— Task description —
What is the count of lines in the data that hold the string "Right"? State the number alone.
START The data
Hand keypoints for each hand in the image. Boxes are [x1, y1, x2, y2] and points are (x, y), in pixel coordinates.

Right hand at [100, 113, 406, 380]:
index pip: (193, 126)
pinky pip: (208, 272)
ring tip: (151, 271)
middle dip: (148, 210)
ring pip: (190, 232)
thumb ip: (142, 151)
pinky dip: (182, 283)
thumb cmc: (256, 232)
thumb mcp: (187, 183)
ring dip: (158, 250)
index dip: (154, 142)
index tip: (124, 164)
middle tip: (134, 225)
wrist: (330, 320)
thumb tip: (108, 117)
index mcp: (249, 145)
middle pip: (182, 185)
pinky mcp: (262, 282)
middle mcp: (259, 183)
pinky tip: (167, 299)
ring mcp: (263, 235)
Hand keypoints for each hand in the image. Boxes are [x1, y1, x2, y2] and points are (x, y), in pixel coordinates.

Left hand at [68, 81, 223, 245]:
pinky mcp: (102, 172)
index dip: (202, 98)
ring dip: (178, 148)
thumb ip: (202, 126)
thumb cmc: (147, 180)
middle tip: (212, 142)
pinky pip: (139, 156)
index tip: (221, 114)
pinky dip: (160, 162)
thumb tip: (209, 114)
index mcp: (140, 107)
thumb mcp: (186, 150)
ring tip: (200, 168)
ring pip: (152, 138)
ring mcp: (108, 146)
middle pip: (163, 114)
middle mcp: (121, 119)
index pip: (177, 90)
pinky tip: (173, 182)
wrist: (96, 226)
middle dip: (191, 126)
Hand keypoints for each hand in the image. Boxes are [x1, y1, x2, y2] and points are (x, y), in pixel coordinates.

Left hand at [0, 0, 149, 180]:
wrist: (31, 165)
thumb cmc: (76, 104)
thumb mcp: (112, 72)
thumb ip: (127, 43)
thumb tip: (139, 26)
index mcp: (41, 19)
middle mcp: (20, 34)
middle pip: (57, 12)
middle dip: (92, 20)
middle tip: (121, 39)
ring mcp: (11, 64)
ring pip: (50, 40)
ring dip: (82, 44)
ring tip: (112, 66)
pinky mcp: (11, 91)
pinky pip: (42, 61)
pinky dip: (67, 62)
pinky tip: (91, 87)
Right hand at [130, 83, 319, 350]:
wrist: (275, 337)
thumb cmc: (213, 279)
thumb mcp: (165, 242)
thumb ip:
END The data
START The data
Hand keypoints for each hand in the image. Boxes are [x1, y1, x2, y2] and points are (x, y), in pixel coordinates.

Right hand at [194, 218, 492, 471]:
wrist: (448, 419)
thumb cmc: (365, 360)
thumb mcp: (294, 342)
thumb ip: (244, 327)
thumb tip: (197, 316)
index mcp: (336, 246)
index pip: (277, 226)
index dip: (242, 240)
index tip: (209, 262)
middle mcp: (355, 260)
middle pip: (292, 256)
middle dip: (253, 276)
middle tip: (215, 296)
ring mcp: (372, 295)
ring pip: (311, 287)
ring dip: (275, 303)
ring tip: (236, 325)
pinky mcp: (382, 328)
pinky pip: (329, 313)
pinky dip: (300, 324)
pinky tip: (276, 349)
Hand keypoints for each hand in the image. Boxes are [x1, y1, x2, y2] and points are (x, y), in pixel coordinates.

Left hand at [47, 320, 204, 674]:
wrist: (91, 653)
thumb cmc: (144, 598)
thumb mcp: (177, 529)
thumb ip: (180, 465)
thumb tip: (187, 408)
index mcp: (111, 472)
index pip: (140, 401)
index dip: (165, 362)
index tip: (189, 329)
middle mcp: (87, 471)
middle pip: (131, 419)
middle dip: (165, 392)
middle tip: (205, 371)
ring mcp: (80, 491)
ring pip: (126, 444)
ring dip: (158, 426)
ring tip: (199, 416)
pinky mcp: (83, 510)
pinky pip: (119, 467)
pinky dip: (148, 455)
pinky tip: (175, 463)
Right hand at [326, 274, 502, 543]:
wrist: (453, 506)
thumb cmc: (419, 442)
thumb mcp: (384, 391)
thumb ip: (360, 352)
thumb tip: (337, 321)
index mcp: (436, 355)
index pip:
END The data
START The data
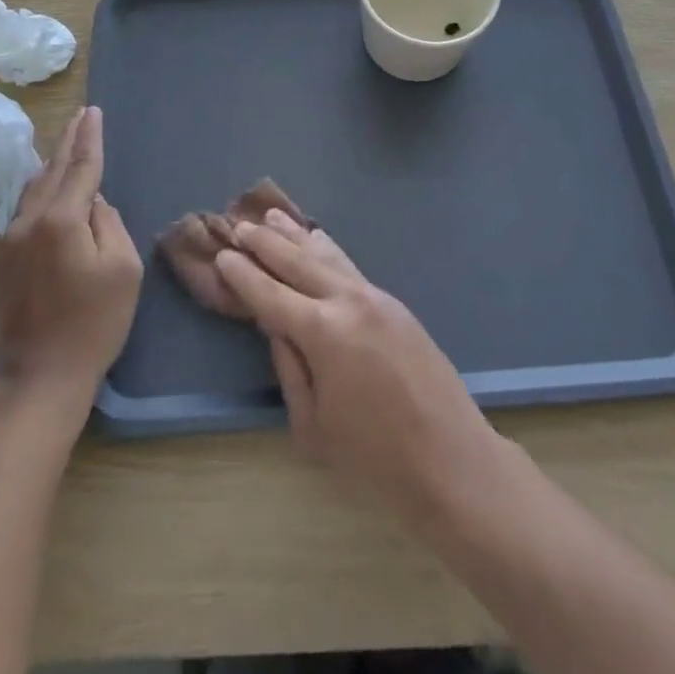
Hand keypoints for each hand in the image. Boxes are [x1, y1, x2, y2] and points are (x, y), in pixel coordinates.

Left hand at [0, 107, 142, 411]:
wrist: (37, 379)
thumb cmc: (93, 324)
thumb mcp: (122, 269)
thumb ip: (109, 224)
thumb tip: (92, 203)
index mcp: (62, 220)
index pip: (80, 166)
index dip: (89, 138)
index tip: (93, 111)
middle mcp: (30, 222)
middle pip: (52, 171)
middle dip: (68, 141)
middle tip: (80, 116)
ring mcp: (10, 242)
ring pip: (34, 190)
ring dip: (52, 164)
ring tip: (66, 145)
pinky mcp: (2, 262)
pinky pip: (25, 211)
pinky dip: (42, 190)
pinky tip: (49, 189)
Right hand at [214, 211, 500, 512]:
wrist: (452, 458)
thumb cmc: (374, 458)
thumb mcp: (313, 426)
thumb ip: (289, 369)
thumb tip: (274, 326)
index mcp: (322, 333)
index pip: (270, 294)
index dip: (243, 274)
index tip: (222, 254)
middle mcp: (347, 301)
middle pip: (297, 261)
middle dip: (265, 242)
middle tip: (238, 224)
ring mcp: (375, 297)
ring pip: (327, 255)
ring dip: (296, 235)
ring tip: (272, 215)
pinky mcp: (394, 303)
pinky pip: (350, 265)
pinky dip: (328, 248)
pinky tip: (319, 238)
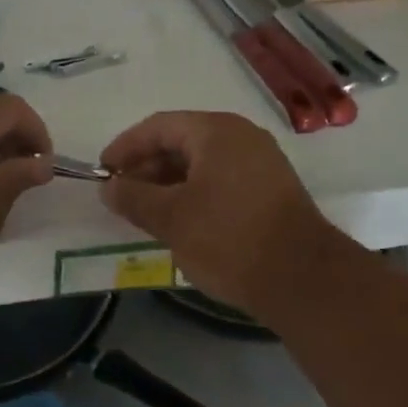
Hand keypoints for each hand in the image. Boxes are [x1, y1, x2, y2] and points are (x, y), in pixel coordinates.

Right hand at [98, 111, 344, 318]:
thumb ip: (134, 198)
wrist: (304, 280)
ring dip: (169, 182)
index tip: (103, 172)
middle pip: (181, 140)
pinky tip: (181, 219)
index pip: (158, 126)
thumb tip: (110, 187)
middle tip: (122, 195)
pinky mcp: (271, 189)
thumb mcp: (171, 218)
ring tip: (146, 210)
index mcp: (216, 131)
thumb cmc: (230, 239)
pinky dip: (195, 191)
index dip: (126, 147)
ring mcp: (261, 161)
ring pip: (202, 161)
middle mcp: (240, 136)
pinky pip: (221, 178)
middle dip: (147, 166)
END The data
— Answer section —
6